Au-delà de cette explication chimique, un autre facteur psychologique majeur entre en ligne de compte : la crise identitaire. Les candidats ne reviennent jamais tout à fait identiques à ce qu’ils étaient en partant. L’expérience les transforme en profondeur, modifie leur système de valeurs et déclenche de profondes remises en question personnelles. De plus, un terrible sentiment de culpabilité peut s’installer. L’entourage amical et familial s’attend logiquement à retrouver des personnes rayonnantes et heureuses d’avoir vécu une aventure extraordinaire. Ne pas réussir à ressentir cette joie attendue crée un décalage douloureux, accentuant encore un peu plus le sentiment d’isolement des aventuriers.
Un suivi psychologique existant mais boudé par les participants
Consciente des risques liés au retour à la réalité, la production de l’émission met en place des garde-fous. Un protocole existe, incluant la mise à disposition d’un numéro de téléphone d’un psychologue clinicien que les candidats peuvent contacter à tout moment. Ce soutien est également pensé pour les aider à affronter une autre violence moderne : le déferlement de haine ou les commentaires agressifs qui pullulent parfois sur les réseaux sociaux lors de la diffusion des épisodes.
Cependant, la production note un paradoxe étonnant : les candidats n’ont quasiment jamais recours à ce suivi officiel. Soit par pudeur, soit parce qu’ils n’identifient pas immédiatement leur mal-être comme une situation nécessitant une thérapie, la plupart préfèrent gérer cette transition par leurs propres moyens. La psychologue Isabelle Fournet se veut toutefois rassurante. Tant que ces symptômes de déprime restent temporaires, passagers et de faible intensité, il n’y a pas lieu de s’alarmer pour la santé mentale des participants. La question d’une véritable dépression clinique ne se pose que si la souffrance s’installe dans la durée et devient un handicap majeur pour le quotidien.

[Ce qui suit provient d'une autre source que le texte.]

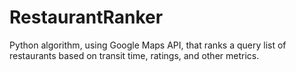 # RestaurantRanker
Python algorithm, using Google Maps API, that ranks a query list of restaurants based on transit time, ratings, and other metrics.
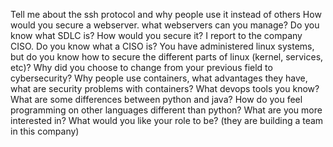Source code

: Tell me about the ssh protocol and why people use it instead of others
How would you secure a webserver. what webservers can you manage?
Do you know what SDLC is? How would you secure it?
I report to the company CISO. Do you know what a CISO is?
You have administered linux systems, but do you know how to secure the different parts of linux (kernel, services, etc)?
Why did you choose to change from your previous field to cybersecurity?
Why people use containers, what advantages they have, what are security problems with containers?
What devops tools you know?
What are some differences between python and java?
How do you feel programming on other languages different than python?
What are you more interested in? What would you like your role to be? (they are building a team in this company)
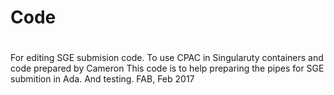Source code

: # Code
# ###########
For editing SGE submision code. To use CPAC in Singularuty containers and code prepared by Cameron
This code is to help preparing the pipes for SGE submition in Ada. And testing.
FAB, Feb 2017
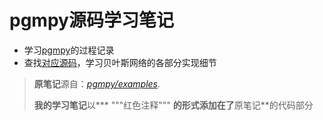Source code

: # pgmpy源码学习笔记

 - 学习[pgmpy](https://github.com/pgmpy/pgmpy)的过程记录
 - 查找[对应源码](https://github.com/pgmpy/pgmpy/tree/dev/pgmpy)，学习贝叶斯网络的各部分实现细节
  > **原笔记**源自：*[pgmpy/examples](https://github.com/pgmpy/pgmpy/tree/dev/examples)*.
  >
  > **我的学习笔记**以*** """红色注释""" **的形式添加在了**原笔记**的代码部分
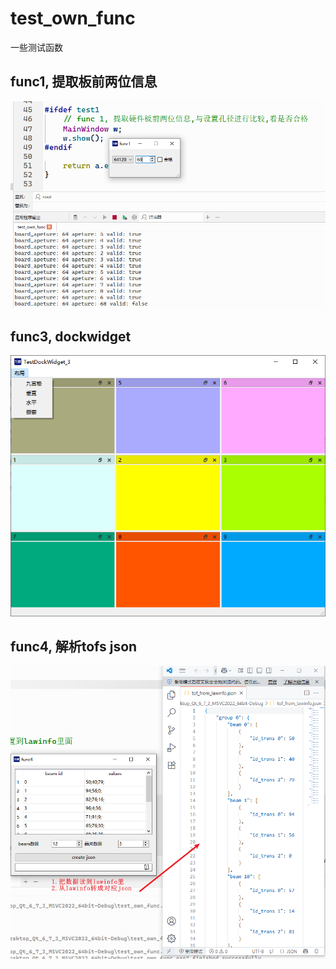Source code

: # test_own_func
一些测试函数

## func1, 提取板前两位信息

![image-20250808090336819](README.assets/image-20250808090336819.png)

## func3, dockwidget

![image-20250808093646485](README.assets/image-20250808093646485.png)

## func4, 解析tofs json

![image-20250808090237779](README.assets/image-20250808090237779.png)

La thérapie par le groupe : la naissance d’une famille indestructible
Pour surmonter ce vide et guérir les blessures invisibles du retour, les candidats ont développé leur propre remède, bien plus efficace que n’importe quelle consultation : la solidarité de la communauté. Qui de mieux pour comprendre la douleur du retour sur terre que ceux qui ont partagé le même sol, la même faim et les mêmes émotions ? Presque instinctivement, les membres de la promotion se rapprochent pour former un réseau de soutien indéfectible.

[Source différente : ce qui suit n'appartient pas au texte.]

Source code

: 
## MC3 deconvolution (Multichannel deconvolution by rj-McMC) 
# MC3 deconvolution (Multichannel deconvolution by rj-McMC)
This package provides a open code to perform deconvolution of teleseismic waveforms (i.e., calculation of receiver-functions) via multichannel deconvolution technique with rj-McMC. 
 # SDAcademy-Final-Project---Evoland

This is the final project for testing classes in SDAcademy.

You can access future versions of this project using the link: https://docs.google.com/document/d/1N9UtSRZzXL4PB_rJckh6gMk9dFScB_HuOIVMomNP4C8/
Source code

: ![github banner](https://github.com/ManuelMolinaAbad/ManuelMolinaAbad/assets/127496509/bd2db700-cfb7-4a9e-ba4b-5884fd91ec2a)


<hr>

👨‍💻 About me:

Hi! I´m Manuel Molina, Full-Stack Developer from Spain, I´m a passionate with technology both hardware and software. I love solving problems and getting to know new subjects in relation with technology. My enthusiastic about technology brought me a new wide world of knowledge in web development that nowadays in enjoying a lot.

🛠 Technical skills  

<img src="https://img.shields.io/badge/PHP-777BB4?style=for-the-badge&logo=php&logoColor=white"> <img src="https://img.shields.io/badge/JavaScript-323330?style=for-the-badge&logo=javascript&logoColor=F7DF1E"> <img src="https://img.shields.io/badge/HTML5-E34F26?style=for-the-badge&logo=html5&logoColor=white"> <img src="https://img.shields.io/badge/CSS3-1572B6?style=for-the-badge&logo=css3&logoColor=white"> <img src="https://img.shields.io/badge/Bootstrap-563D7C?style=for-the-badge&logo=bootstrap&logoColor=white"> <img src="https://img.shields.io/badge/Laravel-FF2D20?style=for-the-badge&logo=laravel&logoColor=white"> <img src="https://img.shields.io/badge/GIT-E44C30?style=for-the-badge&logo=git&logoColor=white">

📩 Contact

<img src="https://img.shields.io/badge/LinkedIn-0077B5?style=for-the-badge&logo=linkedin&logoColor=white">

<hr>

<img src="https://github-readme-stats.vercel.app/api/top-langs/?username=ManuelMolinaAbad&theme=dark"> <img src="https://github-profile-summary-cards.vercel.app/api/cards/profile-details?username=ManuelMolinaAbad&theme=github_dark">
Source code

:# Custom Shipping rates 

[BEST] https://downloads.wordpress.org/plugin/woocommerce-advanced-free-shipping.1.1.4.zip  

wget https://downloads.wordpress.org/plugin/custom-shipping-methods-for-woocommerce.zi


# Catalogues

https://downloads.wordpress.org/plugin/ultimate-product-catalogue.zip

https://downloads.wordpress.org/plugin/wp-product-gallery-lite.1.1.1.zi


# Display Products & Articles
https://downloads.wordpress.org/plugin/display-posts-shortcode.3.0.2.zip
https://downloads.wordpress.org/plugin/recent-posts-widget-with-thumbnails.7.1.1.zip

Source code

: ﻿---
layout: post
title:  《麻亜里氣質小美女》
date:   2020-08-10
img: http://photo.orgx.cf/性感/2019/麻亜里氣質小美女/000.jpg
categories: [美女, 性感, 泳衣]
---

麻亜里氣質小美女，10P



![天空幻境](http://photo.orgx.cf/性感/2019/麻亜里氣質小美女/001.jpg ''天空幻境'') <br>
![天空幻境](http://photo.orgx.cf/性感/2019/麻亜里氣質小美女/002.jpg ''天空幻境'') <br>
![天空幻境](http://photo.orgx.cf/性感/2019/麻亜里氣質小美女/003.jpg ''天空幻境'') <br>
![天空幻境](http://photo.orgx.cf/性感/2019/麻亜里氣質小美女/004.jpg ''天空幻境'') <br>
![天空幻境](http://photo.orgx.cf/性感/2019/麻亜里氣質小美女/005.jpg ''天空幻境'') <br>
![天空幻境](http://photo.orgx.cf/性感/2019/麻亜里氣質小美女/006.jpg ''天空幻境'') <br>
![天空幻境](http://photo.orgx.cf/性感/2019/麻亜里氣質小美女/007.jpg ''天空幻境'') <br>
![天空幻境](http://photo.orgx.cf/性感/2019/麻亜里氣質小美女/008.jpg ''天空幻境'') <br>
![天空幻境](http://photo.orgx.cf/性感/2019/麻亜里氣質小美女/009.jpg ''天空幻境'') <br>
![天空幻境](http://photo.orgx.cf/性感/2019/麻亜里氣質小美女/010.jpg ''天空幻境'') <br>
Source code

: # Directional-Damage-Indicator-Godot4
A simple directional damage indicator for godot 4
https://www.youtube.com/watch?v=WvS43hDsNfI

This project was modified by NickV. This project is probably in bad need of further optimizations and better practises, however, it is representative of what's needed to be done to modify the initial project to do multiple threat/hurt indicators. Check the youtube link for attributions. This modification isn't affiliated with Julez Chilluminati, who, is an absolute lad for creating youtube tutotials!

Les participants de cette saison anniversaire ne dérogent pas à la règle. Les liens tissés sur la route se prolongent bien au-delà de la ligne d’arrivée. Des rassemblements réguliers sont organisés aux quatre coins de la France pour prolonger la magie et panser les plaies ensemble. Les candidats se sont ainsi retrouvés en grand comité chez Florent et Brigitte du côté de La Ciotat, avant de remettre cela quelques semaines plus tard chez Laurent et Frédéric dans la ville d’Arles. Les échanges sont quotidiens et fusionnels. Si la compétition télévisuelle s’achève inévitablement avec le générique final, l’aventure humaine et thérapeutique, elle, continue de vibrer dans le cœur de ces aventuriers désormais liés à jamais par le même secret.